Complete absence of the parietal left pericardium over the left side of the heart presents a clinical syndrome that is usually diagnostic. It consists of a physical finding of left ventricular enlargement and hypertrophy (apical impulse forceful and displaced to the left), a systolic ejection murmur at the base, an electrocardiogram that shows right axis deviation (as in the normal individual assuming the left lateral decubitus position), and a chest radiograph that shows levo position of the heart. This condition may be confused with a cardiomyopathy. Partial absence of the partial pericardium has been confused with a diagnosis of congenital heart disease with the prominent left atrial appendage misinterpreted as enlargement of the pulmonary trunk.

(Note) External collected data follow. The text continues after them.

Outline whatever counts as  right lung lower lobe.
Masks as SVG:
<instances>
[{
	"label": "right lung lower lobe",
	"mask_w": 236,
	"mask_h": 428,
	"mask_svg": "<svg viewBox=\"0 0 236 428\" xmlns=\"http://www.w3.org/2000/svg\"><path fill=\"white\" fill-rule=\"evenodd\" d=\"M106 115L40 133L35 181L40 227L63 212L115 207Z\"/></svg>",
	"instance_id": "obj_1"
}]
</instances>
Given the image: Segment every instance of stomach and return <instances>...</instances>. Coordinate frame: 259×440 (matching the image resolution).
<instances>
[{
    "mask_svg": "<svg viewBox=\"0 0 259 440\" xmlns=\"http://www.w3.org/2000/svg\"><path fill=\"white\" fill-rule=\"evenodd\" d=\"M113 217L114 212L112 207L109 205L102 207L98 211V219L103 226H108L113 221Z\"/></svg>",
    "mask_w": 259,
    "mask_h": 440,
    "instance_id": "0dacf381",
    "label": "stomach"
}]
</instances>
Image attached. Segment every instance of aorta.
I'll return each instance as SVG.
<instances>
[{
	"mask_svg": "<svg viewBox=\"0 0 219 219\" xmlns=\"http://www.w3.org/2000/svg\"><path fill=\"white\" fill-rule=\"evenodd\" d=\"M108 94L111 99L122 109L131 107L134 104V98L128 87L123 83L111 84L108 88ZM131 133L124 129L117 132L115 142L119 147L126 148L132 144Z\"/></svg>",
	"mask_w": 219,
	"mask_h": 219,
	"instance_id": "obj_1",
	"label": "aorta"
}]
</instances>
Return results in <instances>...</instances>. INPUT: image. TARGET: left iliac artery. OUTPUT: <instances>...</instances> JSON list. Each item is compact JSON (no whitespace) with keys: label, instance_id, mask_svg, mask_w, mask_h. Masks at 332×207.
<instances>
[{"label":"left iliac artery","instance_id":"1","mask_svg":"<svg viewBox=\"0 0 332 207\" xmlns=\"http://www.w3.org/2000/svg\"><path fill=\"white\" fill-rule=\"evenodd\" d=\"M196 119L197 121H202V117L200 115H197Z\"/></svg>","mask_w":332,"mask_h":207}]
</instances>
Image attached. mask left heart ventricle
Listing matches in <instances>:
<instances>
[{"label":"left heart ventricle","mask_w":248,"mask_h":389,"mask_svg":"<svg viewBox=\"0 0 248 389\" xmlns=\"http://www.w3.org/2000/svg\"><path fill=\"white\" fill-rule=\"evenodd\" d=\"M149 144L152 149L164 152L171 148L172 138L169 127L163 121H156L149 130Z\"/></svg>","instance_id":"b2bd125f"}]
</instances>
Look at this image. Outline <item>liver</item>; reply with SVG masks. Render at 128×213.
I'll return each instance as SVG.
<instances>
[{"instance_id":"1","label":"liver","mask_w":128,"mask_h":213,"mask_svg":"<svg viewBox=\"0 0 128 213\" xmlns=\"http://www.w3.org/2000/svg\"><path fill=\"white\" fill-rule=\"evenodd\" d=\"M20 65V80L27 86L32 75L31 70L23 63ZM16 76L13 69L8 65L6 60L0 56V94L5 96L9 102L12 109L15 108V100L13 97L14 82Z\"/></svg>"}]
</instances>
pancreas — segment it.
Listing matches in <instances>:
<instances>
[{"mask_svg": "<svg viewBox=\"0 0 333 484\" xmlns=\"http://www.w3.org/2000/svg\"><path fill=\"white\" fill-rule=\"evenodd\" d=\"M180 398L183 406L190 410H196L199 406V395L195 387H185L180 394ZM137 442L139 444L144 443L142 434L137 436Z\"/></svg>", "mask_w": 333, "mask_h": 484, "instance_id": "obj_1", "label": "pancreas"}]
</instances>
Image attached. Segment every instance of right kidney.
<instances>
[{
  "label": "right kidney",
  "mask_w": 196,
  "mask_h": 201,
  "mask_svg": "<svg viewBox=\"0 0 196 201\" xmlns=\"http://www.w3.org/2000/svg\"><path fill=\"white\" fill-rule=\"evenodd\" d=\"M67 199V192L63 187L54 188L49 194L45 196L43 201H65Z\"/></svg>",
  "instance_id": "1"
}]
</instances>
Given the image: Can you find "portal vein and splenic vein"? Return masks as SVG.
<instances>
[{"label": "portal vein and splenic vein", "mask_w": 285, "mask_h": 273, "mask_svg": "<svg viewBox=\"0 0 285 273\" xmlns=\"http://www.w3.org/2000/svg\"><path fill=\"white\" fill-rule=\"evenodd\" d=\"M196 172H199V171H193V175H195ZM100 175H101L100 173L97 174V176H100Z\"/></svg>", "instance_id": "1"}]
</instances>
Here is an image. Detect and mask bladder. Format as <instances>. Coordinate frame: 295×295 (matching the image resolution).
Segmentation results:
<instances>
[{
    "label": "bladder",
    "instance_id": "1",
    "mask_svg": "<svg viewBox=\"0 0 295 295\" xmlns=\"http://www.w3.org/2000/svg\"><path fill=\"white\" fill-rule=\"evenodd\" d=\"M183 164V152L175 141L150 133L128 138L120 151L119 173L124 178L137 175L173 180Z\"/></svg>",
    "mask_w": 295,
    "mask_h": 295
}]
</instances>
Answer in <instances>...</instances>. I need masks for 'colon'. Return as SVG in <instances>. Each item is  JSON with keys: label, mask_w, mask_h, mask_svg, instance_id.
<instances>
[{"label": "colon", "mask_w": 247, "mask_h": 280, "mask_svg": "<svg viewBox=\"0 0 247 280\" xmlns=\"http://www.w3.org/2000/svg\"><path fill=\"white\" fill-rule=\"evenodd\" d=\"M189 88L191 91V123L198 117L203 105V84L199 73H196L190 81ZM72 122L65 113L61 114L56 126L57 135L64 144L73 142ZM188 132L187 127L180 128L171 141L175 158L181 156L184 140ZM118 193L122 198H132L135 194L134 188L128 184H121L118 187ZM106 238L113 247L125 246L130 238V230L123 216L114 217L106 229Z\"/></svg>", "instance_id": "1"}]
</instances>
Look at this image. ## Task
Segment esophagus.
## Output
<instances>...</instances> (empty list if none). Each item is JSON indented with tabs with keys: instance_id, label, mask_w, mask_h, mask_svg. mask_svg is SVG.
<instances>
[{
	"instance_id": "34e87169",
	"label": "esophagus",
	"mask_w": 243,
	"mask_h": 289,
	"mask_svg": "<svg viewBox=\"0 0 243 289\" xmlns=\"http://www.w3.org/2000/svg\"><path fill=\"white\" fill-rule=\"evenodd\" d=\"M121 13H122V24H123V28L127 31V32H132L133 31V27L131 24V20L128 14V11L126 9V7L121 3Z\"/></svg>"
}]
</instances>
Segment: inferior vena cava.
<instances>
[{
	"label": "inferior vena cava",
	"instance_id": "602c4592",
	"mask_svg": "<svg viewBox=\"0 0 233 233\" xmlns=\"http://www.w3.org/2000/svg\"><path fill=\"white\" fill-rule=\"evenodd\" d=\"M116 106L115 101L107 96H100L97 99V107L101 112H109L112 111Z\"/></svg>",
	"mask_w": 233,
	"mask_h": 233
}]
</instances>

Constrictive pericardial heart disease—from pericardial effusion, thickened pericardia, or both—may be confused with a number of conditions (Table 12). An occasional patient with idiopathic dilated cardiomyopathy or extensive cardiac amyloidosis has been subjected in the past to thoracotomy because of suspected pericardial constriction. Echocardiography, of course, makes it easier to differentiate pericardial heart disease from these other conditions.

Table 12 Differential diagnosis of constrictive pericardial heart disease

An ideal classification of pericardial heart disease would take into account clinical, etiologic, and morphologic features of this condition, but a single classification combining these 3 components is lacking. Pericardial heart disease is relatively uncommon clinically. When present at necropsy, it usually had not been recognized during life. The term “pericarditis” is inaccurate because most pericardial diseases are noninflammatory. Morphologically, chronic pericardial heart disease symptoms are present; however, few patients develop evidence of cardiac dysfunction (constriction). When pericardial “constriction” occurs, it is the result of increased pericardial fluid or increased pericardial tissue or both. Increased fluid is treated by drainage; increased tissue is treated by excision. In most patients with chronic constrictive “pericarditis,” the etiology is not apparent even after histologic examination of pericardia.